Improving MODIS land cover classification by combining MODIS spectral and angular signatures in a Canadian boreal forest

This study explores the use of reflectance anisotropy as described by the Bidirectional Reflectance Distribution Function (BRDF) as an additional source of information to improve land surface classification accuracies in a Canadian boreal forest region through the use of a decision tree classifier (C4.5). This effort primarily uses a daily rolling version of the operational algorithm developed for Direct Broadcast to generate 500 m 16-day daily rolling data sets in the study region. Descriptive statistic and statistically rigorous techniques are used to assess classification accuracies based on confusion matrices and a 10-fold cross-validation method. The results show that the inclusion of additional 7-band model anisotropic parameter group (volumetric (VOL) plus geometric (GEO)) with spectral feature group (nadir BRDF-adjusted reflectance (NABR) plus Enhanced Vegetation Index (EVI)) is most useful in classification, increasing overall accuracies by 5.68%. The most improvements of per-class accuracies are seen for Wetland shrub class with users and producers accuracies increasing by up to 17.7% and 11.3%, respectively. Increases on the order of 5% to 15% are encountered for the classes of Wetland herb, Wetland tree, Coniferous dense, and Coniferous open with no detriments to other candidate classes. The inclusion of the 2-band BRDF shape indicator group in the classification is, however, not as useful as inclusion of the 7-band model anisotropic parameter group in improving the classification accuracies. A further investigation of the classification accuracies regarding reflectance anisotropy for the sampling pixels within each class shows that land cover types that are dominated by geometric-optical scattering type or a mixture of scattering types are relatively difficult to be classified with spectral feature group alone, and the inclusion of additional BRDF features can significantly improve classification accuracies for these land cover types. However, despite their use as ancillary data, this study also confirms that the spectral feature group provided with NBAR and EVI captures the major information content regarding land cover types, exceeding the information content contained in the model anisotropic parameter group provided with the 7-band VOL and GEO parameters of RossThick-LiSparse-Reciprocal (RTLSR) models.

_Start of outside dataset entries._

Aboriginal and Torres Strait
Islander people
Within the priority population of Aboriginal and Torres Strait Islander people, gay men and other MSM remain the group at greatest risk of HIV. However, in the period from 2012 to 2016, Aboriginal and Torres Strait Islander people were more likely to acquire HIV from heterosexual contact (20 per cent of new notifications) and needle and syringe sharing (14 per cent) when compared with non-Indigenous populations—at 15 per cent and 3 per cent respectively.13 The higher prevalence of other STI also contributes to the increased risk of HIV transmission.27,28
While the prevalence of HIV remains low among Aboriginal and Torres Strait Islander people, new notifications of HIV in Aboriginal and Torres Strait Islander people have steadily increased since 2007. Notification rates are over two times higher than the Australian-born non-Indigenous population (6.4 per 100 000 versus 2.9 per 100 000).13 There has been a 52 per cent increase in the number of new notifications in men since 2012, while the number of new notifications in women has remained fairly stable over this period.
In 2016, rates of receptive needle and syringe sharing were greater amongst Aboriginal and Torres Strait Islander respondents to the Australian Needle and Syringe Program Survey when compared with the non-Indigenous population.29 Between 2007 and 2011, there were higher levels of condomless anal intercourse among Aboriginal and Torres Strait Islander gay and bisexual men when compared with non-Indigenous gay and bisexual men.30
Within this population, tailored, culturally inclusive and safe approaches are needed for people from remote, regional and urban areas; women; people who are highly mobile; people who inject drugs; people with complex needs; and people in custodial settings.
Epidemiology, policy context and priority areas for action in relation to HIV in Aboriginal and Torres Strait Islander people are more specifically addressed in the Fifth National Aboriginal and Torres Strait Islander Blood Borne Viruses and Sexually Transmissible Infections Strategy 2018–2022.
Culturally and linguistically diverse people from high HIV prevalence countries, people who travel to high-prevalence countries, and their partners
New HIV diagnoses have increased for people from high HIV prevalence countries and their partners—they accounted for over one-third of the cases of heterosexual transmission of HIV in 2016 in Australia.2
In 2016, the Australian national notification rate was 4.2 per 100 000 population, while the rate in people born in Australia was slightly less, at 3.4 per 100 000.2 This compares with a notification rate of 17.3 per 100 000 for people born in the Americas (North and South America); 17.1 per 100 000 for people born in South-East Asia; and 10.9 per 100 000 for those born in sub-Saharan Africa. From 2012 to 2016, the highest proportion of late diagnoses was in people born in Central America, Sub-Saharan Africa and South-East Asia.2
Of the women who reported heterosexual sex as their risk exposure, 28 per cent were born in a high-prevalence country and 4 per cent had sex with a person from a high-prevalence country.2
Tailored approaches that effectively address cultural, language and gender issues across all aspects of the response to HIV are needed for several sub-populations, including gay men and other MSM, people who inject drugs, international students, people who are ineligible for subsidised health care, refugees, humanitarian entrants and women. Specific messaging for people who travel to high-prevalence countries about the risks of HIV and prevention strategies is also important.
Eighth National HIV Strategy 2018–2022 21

Monitoring vegetation phenology using improved MODIS products

Land surface vegetation phenology is an important process for the real-time monitoring and detecting inter-annual variability in terrestrial ecosystem carbon exchange and climate-biosphere interactions. Crop phenology is an important factor that influences crop growth and yield estimation models. Since the mid-1980s, coarse-resolution, temporally-composited satellite data have been used to study vegetation phenology. View-angle corrected nadir reflectances from the 16-day, 1km operational MODIS BRDF/Albedo product are currently used to monitor global land cover dynamics. In this paper, we developed an improved methodology for using the new 500-m MODIS BRDF/Albedo Version 005 product to monitor global vegetation phenology by utilizing time series of the Normalized Difference Vegetation Index (NDVI). The method adopts a rolling strategy for the continuous updating of the underlying anisotropy (or BRDF shape), so that the latest land surface BRDF information can be used as prior-knowledge for next retrieval. Using this approach, transition dates for vegetation phenology in time series of NDVI can be determined from MODIS data at finer temporal and spatial resolution. Preliminary results based on monitoring crops in northern China demonstrate the effectiveness of our rolling retrievals coupled with the improved spatial resolution of the new MODIS product.